Regions Financial Corp. is in a vise of its own making.
Investors voted with their wallets again this week in subscribing only lightly to Regions' plan to swap common stock for preferred shares, just weeks after it deeply discounted a common stock offering, meaning the bank may be hard-pressed to tap those channels again, observers said.
Unfortunately for Regions, with lingering questions about credit exposures and management, it may need to do just that — or sell its prized brokerage and investment bank unit, Morgan Keegan & Co. Inc., instead.
Christopher Marinac, an analyst at FIG Partners LLC, said a decision on Morgan Keegan "still lurks out there" if Regions were to need more capital. "They survived the stress test," he said, but the crucial question is whether the company can earn enough from its core business to offset any increases in loan losses. If not, then more capital would have to be sought.
Selling Morgan Keegan for a ripe price isn't a slam dunk, either, as it faces challenges of its own, including litigation tied to sales of auction-rate securities. But selling the unit could at least raise capital if conditions continue to deteriorate and would shed the litigation liability, some observers said.
Regions spokesman Tim Deighton said the $142 billion-asset company's ability to satisfy the government's capital mandate "in such a short period of time indicates that investors recognize the value and strength of our franchise." The exchange and the offering raised $2.33 billion of the $2.5 billion required after the stress tests. Regarding Morgan Keegan, the unit is "a core asset that remains an integral part of our business," he said.

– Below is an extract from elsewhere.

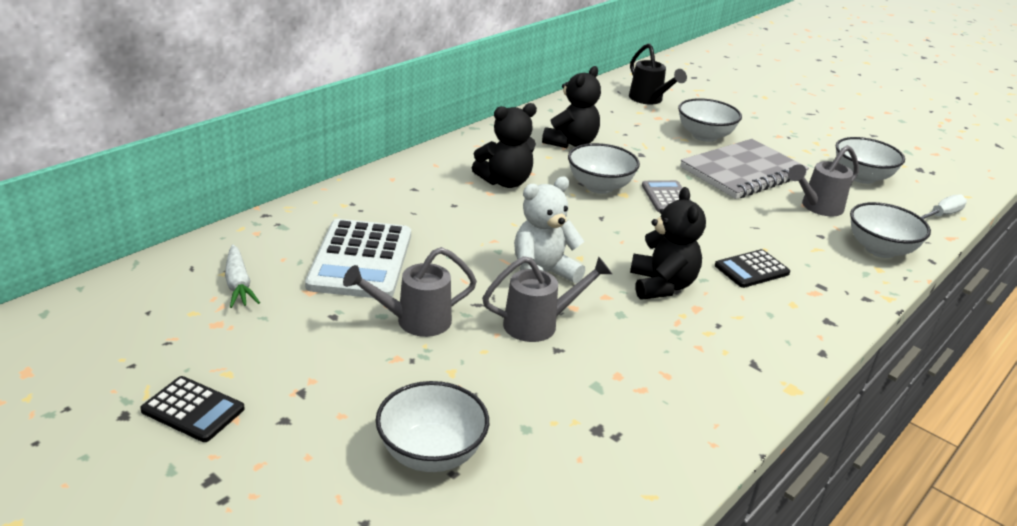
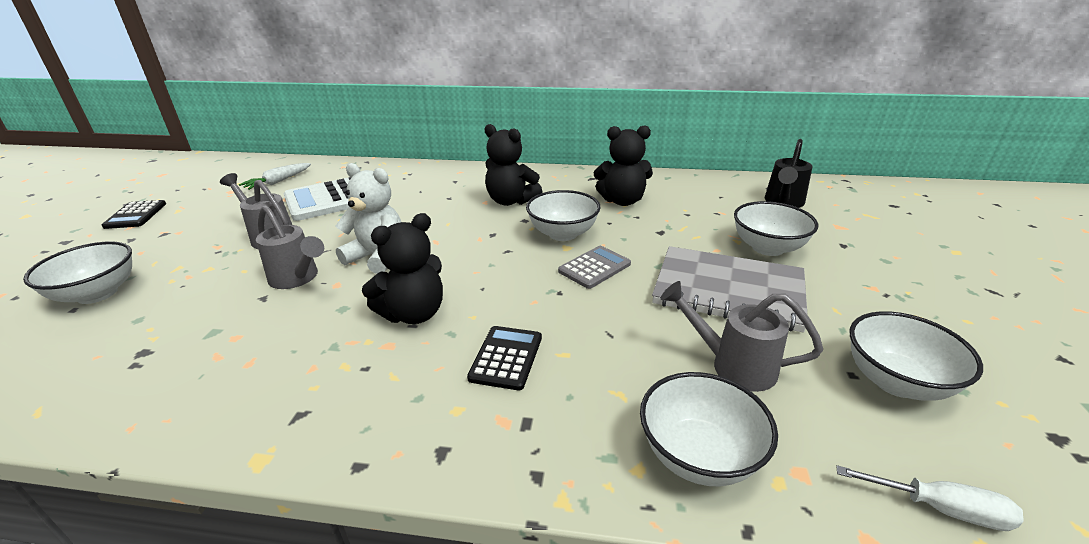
camera: 60 degrees right, 0 degrees up
black calculator [715,249,790,288] -> black calculator turned 75 degrees clockwise [467,326,542,390]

Regions managed to meet the government's capital requirement but did so by significantly diluting existing shareholders. It sold $1.8 billion of common stock last month at a 24% discount — a much steeper cut than in other banks' offerings. Regions also said this week that it had gotten 29% acceptance of an offer to swap common stock for trust-preferred securities.
"Investors were particularly skittish on this one," said Jeff Davis, director of research at Howe Barnes Hoefer & Arnett Inc. He said discounting the common stock "was the right call in terms of staying in the game" but that Regions "was hoping for more than the 29% acceptance on the exchange."
Analysts said Regions now has fewer options to raise funds. Last month it raised $177 million by selling a Visa Inc. stake and $200 million in deferred-tax assets. Regions also cut its quarterly dividend to a penny and has said it may sell noncore assets if more capital is needed.
Analysts said Regions, which last year got $3.5 billion in government capital, could feel pressure to sell Morgan Keegan if it suffers further credit losses. The company has said its exposure has been mostly in residential development, home equity and condominium loans, but analysts say it's inevitable there will be spillover into loans in lines that have yet to bear the full brunt of the recession.
"If losses a year from now create the need for more capital, they would need to come back to selling assets," Davis said, including Morgan Keegan.
C. Dowd Ritter, Regions' chairman and CEO, has steadfastly defended Morgan Keegan, touting brokerage revenue as a complement to returns from traditional banking.
Last year, the unit earned $128.3 million. As of March 31, it had about 1,300 financial advisers and 330 offices, and it operated in fixed-income and equity capital markets, including a sizable municipal bond business. Morgan Keegan also has a private-client business, a trust operation and asset management.
"There's no doubt that the brokerage business is feeling pressure, but Morgan Keegan is weathering the conditions well," said Irene Esteves, Regions' chief financial officer, in April.
Morgan Keegan, however, has legal issues linked to losses and disclosures at its RMK Fund. So far, the unit has won more than half the cases that have gone to arbitration before the Financial Industry Regulatory Authority, but the authority has ordered the unit to pay about $3.3 million to investors. (This excludes any settlements made outside Finra.) Regions also disclosed in its last quarterly report that Morgan Keegan got a Wells notice in March from the Securities and Exchange Commission related to an investigation of auction-rate securities sold and underwritten by the unit. The SEC has been examining "the adequacy of the disclosures of the liquidity risks" and whether the unit sold securities "after its ability to support auctions was diminished," according to the filing.
Davis said the most likely buyer for Morgan Keegan would be an employee-led consortium that could include founder Allen Morgan. Morgan, who retired in December 2007, declined to comment.
Several sources close to key managers at the investment banking unit said an employee-led buyout is unlikely right now, however, because Regions supplies Morgan Keegan with difficult-to-replace revenue sources.
One source said Regions has repeatedly turned down opportunities to sell Morgan Keegan and that the capital it could yield — estimated at $800 million to $1 billion — would be insufficient to persuade Ritter to divest the unit.
Another investment banker familiar with the unit said the liabilities associated with the litigation could make a sale more difficult and less lucrative.
Marinac agreed that Morgan Keegan's employees are split about whether to go independent or remain part of Regions. "There is a mixed amount of interest within the employee base about doing this type of deal," he said.